_What you need to do:_
Would you give again, exactly, the lines running from the line with "wire new_n40_, new_n41_, new_n50_;" to the end of the data below, both included?

Material to process START

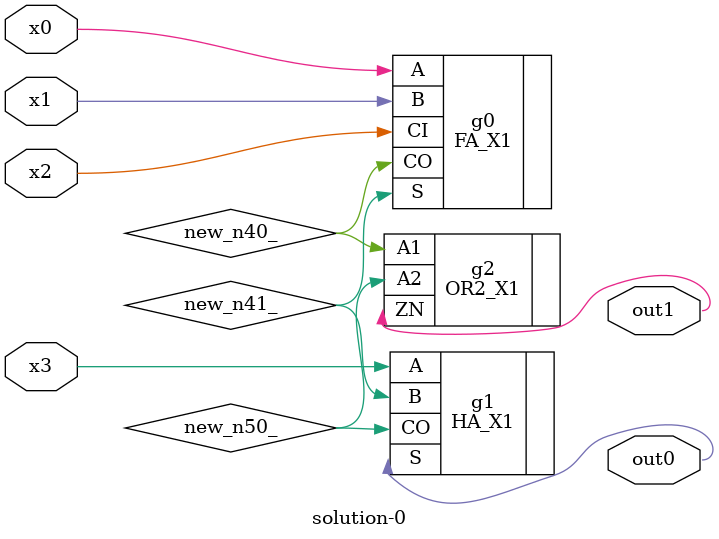
<source format=v>
module \solution-0 (
  x0, x1, x2, x3,
  out0, out1 );
  input x0, x1, x2, x3;
  output out0, out1;
  wire new_n40_, new_n41_, new_n50_;
  FA_X1  g0(.A(x0), .B(x1), .CI(x2), .CO(new_n40_), .S(new_n41_));
  HA_X1  g1(.A(x3), .B(new_n41_), .CO(new_n50_), .S(out0));
  OR2_X1  g2(.A1(new_n40_), .A2(new_n50_), .ZN(out1));
endmodule

</source>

Material to process END

_Answer to the problem:_
  wire new_n40_, new_n41_, new_n50_;
  FA_X1  g0(.A(x0), .B(x1), .CI(x2), .CO(new_n40_), .S(new_n41_));
  HA_X1  g1(.A(x3), .B(new_n41_), .CO(new_n50_), .S(out0));
  OR2_X1  g2(.A1(new_n40_), .A2(new_n50_), .ZN(out1));
endmodule

</source>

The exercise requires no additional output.